*DATA FOR THIS TASK*
[Start of section]
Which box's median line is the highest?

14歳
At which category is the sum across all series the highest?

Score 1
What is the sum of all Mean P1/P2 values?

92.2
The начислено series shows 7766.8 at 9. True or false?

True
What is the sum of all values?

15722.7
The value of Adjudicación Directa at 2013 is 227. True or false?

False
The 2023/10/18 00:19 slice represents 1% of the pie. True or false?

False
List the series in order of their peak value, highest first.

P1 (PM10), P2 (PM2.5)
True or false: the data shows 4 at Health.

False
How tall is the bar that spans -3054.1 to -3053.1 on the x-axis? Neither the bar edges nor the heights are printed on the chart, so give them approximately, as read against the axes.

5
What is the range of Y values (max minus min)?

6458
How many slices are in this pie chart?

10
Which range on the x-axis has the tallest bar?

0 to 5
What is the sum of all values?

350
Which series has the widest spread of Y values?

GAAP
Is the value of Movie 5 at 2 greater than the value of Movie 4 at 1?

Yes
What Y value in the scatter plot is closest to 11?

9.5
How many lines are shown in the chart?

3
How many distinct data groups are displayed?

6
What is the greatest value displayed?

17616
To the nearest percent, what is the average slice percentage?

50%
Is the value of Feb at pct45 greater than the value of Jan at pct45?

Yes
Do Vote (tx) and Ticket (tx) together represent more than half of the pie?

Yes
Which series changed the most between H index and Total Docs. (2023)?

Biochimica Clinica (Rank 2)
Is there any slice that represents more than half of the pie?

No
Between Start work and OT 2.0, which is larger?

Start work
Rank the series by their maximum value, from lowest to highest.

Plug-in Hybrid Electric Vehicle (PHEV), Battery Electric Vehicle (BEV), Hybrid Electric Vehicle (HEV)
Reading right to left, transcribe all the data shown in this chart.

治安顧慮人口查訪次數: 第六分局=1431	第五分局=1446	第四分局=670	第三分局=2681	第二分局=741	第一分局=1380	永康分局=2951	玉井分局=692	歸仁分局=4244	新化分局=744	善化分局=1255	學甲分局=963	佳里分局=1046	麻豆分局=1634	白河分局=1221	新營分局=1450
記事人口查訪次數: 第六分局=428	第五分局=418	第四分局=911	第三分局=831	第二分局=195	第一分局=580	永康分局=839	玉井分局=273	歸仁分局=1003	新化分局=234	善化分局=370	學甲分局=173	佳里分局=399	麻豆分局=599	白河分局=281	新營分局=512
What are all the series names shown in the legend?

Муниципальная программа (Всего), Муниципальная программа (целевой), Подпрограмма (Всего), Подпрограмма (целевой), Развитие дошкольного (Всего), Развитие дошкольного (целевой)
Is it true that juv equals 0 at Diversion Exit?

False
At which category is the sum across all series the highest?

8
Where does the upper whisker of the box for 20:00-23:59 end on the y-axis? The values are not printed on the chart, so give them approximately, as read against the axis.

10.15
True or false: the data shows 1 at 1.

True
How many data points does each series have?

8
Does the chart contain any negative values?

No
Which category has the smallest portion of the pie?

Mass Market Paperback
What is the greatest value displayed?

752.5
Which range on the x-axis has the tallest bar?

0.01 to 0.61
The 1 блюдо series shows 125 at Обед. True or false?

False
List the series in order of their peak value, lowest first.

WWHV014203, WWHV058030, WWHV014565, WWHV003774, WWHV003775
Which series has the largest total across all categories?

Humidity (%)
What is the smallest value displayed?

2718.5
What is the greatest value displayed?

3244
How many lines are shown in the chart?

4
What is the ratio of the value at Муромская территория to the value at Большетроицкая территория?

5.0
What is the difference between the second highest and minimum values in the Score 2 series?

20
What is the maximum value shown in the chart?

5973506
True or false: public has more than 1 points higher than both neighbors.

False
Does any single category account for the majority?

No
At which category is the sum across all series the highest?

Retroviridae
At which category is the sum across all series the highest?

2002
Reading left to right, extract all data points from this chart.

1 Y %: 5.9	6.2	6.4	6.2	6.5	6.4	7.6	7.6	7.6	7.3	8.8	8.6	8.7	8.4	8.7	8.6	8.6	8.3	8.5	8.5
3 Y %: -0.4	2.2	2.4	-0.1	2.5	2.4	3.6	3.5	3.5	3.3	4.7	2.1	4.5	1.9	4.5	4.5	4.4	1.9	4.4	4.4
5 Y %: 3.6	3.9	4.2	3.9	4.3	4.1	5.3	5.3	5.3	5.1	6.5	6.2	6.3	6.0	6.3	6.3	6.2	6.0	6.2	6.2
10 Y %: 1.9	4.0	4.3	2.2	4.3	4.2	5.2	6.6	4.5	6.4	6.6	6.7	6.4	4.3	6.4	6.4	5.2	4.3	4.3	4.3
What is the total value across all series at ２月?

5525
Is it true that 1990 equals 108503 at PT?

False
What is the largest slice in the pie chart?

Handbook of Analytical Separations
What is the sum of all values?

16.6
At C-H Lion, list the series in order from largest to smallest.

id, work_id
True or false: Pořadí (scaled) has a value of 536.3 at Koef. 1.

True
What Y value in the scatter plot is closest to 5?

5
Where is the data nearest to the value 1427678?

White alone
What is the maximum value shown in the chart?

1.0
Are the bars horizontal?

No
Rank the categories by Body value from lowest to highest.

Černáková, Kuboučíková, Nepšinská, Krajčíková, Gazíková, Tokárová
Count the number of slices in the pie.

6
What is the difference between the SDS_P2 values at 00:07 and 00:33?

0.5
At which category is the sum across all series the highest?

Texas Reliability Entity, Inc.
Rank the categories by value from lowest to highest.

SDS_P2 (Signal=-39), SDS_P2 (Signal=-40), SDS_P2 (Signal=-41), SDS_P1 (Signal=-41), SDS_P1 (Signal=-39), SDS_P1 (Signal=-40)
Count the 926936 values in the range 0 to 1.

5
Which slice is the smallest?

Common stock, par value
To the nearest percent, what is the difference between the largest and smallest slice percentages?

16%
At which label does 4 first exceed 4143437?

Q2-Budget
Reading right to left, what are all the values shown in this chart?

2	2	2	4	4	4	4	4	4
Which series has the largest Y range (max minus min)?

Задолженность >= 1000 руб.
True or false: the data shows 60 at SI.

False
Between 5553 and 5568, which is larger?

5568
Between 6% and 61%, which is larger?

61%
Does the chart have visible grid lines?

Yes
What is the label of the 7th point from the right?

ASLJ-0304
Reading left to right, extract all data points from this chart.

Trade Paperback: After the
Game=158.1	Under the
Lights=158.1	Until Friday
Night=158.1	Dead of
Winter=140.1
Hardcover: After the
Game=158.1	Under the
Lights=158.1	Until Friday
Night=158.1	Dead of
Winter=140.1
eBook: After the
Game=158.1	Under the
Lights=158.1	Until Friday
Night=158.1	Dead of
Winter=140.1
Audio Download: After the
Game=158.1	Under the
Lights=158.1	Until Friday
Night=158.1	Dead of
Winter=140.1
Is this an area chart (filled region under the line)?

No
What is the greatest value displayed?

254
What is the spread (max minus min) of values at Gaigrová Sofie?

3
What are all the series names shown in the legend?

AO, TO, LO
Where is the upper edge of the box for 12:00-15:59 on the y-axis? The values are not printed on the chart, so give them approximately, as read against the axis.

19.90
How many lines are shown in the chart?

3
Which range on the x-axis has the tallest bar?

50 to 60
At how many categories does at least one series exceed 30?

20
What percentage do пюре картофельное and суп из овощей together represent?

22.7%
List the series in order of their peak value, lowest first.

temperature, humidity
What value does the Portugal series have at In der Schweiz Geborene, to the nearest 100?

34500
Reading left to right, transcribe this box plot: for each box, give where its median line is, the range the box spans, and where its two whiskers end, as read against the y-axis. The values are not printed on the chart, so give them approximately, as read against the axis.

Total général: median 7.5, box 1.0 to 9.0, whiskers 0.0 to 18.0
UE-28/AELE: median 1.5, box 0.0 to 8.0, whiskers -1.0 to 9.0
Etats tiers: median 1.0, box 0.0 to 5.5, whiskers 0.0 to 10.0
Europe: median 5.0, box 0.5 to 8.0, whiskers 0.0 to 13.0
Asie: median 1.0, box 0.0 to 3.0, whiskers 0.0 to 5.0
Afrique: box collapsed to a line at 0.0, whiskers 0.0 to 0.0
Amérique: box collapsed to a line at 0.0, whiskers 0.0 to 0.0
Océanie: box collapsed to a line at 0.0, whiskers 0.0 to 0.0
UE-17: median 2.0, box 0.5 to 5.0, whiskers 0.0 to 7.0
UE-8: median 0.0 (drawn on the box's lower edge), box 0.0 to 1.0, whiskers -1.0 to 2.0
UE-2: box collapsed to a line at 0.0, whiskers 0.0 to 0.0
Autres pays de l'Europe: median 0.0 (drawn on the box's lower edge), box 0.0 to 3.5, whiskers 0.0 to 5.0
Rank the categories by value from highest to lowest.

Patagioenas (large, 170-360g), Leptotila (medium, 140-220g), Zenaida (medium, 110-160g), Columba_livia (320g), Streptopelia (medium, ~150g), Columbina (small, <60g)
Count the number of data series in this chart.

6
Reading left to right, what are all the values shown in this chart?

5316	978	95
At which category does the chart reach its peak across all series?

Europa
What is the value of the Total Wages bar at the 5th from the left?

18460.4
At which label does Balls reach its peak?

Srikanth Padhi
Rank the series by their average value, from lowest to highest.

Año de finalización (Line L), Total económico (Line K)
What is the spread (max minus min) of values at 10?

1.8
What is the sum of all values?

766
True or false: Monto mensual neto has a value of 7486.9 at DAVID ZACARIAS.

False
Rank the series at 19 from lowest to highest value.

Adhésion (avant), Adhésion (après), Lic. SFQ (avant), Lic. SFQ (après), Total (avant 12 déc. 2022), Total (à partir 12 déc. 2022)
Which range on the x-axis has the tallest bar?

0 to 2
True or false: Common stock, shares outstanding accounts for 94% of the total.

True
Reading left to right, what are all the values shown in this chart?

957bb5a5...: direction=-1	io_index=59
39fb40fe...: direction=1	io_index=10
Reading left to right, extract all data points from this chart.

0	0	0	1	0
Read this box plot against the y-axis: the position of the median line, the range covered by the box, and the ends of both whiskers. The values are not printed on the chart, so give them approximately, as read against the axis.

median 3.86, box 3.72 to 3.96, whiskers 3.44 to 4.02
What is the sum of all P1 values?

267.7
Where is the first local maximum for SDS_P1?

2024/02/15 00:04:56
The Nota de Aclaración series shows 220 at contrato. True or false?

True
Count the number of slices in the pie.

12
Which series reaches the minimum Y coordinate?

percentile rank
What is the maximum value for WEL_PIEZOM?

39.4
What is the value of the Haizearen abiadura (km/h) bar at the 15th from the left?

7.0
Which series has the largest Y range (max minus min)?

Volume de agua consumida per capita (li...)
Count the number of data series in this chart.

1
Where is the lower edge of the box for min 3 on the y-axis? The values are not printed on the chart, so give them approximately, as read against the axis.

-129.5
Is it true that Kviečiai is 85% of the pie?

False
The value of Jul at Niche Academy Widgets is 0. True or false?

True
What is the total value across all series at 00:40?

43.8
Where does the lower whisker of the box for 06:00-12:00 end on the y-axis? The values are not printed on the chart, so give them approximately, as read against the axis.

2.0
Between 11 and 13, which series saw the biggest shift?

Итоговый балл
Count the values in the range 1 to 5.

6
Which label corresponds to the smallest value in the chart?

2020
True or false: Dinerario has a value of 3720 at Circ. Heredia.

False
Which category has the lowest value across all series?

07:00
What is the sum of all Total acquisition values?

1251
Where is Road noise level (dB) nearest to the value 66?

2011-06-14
[End of section]
How many lines of the entries contain the word "more", counting only case-sensitive matches? Reply with the number alone.

*SOLUTION TO THIS TASK*
3